In this study, we can see that a high infiltration rate of FOXP3+ cells is associated with a high infiltration of CD8+ cells. Both subsets express ligands enabling T-cell extravasation and tumour infiltration (Ohmichi et al, 2011; West et al, 2013), possibly potentiating immune cell infiltration synergistically.

With some exceptions, many other studies on the prognostic impact on immune infiltrates have generally not accounted for the molecular status of the tumour. In this study, lymphocyte infiltration was evaluated in molecular subgroups of CRC defined by MSI screening and CIMP status. We found that even though MSI tumours are more highly infiltrated, the prognostic importance of lymphocyte infiltration is likely independent of these molecular characteristics.

Due to the convincing prognostic importance of immune cell infiltration, Galon et al (2012) have taken on the urgent task to implement an immunoscore as a component of cancer classification. The method advocated is a quantitative automated immunohistochemistry score that grades CD3+ and CD8+ infiltration at the invasive margin and tumour centre. By this Galon and colleagues wish to pursue assay uniformity and in the future a globally accepted rapid, inexpensive and powerful scoring method of immune cell infiltration.
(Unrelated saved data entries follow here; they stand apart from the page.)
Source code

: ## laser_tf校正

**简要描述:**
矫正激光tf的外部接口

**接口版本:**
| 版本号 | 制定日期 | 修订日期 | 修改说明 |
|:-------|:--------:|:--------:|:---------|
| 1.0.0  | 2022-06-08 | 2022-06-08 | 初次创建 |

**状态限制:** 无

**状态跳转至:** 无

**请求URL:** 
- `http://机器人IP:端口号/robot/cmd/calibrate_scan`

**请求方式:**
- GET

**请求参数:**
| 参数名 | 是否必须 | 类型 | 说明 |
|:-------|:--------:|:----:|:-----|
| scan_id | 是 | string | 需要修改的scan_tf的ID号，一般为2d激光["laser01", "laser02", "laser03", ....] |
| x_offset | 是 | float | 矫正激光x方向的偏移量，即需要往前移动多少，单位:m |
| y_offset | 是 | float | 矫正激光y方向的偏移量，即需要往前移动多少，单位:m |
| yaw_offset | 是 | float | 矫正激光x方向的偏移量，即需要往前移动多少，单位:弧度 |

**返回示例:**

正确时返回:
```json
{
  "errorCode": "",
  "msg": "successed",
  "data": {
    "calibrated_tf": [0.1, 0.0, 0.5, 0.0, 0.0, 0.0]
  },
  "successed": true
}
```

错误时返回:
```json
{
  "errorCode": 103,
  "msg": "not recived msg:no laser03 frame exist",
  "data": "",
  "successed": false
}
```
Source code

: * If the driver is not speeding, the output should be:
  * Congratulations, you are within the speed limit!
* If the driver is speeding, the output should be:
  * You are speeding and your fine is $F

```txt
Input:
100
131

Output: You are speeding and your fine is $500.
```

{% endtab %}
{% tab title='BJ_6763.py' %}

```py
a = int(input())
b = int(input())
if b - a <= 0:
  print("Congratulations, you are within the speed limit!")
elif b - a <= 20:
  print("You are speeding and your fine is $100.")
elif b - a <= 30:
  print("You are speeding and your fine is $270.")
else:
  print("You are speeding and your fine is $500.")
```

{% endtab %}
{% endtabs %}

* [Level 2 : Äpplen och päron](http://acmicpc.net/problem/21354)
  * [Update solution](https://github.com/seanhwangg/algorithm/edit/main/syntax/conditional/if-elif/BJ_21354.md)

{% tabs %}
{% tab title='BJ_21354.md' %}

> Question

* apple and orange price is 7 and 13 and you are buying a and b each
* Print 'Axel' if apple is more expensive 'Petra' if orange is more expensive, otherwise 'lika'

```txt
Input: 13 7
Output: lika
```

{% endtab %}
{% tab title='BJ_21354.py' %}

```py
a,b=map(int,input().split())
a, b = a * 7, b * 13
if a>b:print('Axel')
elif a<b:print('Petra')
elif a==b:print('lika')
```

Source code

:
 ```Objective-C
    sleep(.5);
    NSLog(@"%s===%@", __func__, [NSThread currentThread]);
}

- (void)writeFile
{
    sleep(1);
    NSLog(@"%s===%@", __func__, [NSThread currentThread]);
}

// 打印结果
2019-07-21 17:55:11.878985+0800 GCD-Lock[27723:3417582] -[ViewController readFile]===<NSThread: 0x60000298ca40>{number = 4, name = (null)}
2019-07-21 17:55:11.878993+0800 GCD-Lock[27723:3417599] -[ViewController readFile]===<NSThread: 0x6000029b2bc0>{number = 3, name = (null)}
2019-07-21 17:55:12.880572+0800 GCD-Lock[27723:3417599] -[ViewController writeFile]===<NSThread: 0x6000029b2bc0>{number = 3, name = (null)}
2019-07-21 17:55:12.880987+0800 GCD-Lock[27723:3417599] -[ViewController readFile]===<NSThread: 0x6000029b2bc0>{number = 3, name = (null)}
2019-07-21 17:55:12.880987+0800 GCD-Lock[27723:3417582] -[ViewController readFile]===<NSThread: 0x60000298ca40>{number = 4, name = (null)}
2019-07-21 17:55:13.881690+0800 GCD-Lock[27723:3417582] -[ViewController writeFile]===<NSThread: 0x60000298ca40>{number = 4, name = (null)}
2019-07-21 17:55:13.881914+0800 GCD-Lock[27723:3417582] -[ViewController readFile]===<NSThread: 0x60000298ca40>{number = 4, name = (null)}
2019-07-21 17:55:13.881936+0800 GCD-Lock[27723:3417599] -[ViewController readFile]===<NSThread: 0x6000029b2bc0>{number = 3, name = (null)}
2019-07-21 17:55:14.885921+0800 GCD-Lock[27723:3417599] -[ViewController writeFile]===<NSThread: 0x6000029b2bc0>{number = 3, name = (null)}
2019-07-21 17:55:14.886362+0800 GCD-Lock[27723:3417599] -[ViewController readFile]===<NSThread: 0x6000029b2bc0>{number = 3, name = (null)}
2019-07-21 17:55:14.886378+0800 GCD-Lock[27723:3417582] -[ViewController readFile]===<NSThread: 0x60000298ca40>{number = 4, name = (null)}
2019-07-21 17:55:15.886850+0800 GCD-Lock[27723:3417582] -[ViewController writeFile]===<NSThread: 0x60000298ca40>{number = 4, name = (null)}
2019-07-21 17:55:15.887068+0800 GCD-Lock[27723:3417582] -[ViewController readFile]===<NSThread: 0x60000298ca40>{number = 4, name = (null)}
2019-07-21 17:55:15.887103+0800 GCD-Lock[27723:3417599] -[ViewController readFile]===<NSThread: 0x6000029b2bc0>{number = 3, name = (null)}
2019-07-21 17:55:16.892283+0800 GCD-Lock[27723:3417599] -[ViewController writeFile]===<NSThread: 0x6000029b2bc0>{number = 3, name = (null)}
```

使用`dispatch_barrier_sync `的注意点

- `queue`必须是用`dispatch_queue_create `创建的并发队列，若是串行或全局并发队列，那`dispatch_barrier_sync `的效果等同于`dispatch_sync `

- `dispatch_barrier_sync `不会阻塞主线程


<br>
In this study, we have instead analysed the tumour sections semi-quantitatively, which has the disadvantage of observer variability. On the other hand, considering the heterogenic density of T cells within a single section, our method has the benefit of more accurately identifying tumour compartments and excluding necrotic areas (Richards et al, 2014). Furthermore, our method enables a more comprehensive view of the prognostic importance of immune cells at different intratumoural subsites, which might add important information as to how different markers are best implemented in a standardised immunoscore used in clinic.

In conclusion, analysis of the intratumoural subsite of infiltrating T cells is valuable for predicting prognosis in CRC. Here we found that evaluation of CD8 expression within the tumour epithelium of colon cancers bears the most important prognostic information. At other intratumoural subsites, such as tumour front and centre, evaluation of FOXP3 is potentially a stronger prognostic indicator. Furthermore, the relationship between intraepithelial CD8 expression and FOXP3 infiltration at the tumour front adds additional prognostic information. These results may be valuable when defining a prognostic immunoscore in the clinical setting.